The C++ tools involved were developed in partnership with RWTH-Aachen, building on the research pioneered by the CompAD project. [text removed for publication]

Thales Group, SAP and SSCH

Other compilation technology tools, including SAC, S-Net, and SVP — which were developed at the university by Professor Alex Shafarenko and Dr Sven-Bodo Scholz (formerly Reader at Hertfordshire, now Professor at Heriot-Watt) in conjunction with EU grant academic and industrial partners — have been taken up by industry. Following completion of the Aether project in 2009, Thales group successfully applied our technology to a pre-existing signal processing application [Sect. 5, Ref. 5]; SAP (the largest software consultancy company in Europe) has been using our tools since 2010 to solve NP-hard optimisation problems; and SCCH benefits from significant speed-ups of their classification algorithms. An expert from SAP headquarters in Karlsruhe, Germany, wrote in November 2012 to say that:

We found that S-Net gives us an easy way of changing the parallel implementation of the ACO algorithm. Using the S-Net technology, we could quickly try different approaches to modeling concurrency simply by changing a few lines in S-Net code, . . . S-Net imposes only very little overhead compared to another standard parallelization approach and it offers the opportunity to efficiently utilize the available number of parallel processor cores.

Further tribute comes from the Head of Knowledge-Based Technologies at SCCH, who has said that, thanks in large part to the EU FP-7 project Advance (2010-12), which supported this aspect of the university's research and knowledge transfer, `high performance computing has become an established technique at SCCH', and `we are very thankful to be integrated in your active and motivating research team'.

Impact via export of former project personnel includes Stephan Herhut who, following his PhD (2012), was headhunted by Intel Research in Silicon Valley, to develop proprietary compilation technology.

Sources to corroborate the impact

German Waterways

1. R. Kopmann, U. Merkel and J. Riehme.
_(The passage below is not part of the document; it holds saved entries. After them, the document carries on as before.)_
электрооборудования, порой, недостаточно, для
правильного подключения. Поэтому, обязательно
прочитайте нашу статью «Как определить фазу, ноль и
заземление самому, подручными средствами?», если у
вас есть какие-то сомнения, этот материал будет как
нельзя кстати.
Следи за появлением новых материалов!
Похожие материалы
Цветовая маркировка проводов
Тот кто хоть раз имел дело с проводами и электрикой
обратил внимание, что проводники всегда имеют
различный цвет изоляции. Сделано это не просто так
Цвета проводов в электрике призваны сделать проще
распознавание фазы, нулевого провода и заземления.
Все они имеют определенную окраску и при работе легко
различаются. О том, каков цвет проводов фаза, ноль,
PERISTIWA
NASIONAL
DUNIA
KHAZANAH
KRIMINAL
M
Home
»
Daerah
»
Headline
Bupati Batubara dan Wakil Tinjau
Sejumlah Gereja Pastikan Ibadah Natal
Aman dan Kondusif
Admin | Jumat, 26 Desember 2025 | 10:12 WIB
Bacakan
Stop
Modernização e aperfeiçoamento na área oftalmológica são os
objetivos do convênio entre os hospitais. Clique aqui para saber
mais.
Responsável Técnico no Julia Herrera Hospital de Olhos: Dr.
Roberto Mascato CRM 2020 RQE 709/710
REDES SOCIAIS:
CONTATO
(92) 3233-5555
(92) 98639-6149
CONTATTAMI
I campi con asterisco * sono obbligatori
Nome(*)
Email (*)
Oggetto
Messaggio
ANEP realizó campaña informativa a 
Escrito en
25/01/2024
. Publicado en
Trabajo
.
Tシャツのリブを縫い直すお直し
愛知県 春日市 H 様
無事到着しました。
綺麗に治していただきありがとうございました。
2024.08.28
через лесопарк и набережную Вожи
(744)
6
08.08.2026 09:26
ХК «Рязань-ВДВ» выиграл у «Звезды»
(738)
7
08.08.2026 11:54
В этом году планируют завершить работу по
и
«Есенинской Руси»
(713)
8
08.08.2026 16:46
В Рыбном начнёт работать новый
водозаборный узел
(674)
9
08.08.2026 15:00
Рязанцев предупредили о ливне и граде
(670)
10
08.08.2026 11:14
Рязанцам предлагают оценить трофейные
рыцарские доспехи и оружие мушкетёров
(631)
Using reliability analysis in morphodynamic simulation with TELEMAC-2D/SISYPHE, Proceedings of the XIXth TELEMAC-MASCARET User Conference, Oxford, UK, 18-19 October 2012, 119-125; 124. ISBN 978-1-898485-15-5 <http://www.opentelemac.org/images/clubu/2012/TELEMAC-MASCARET_Proceedings-2012-R1.pdf>

Numerical Algorithms Group (NAG)

2. Information about the company can be confirmed at: <www.nag.co.uk/>

3. An outline of the NAG Fortran compiler, including University of Hertfordhire involvement, is at:
<www.nag.co.uk/nagware/research/ad_overview.asp>

4. [text removed for publication]

Thales Research

5. Penczek, F. et al, Parallel signal processing with S-Net, Procedia Computer Science, 1 (1), 2079-2088, 2010. <http://dx.doi.org/10.1016/j.procs.2010.04.233>

Corroboration: Beneficiaries of the Research

Four written statements from individuals who can corroborate the impact within German Waterways, NAG Ltd, Thales Group, SAP AG and SCCH, as outlined above, are available. These include the SAP AG and SCCH quotes in section 4. (Contact details supplied separately.)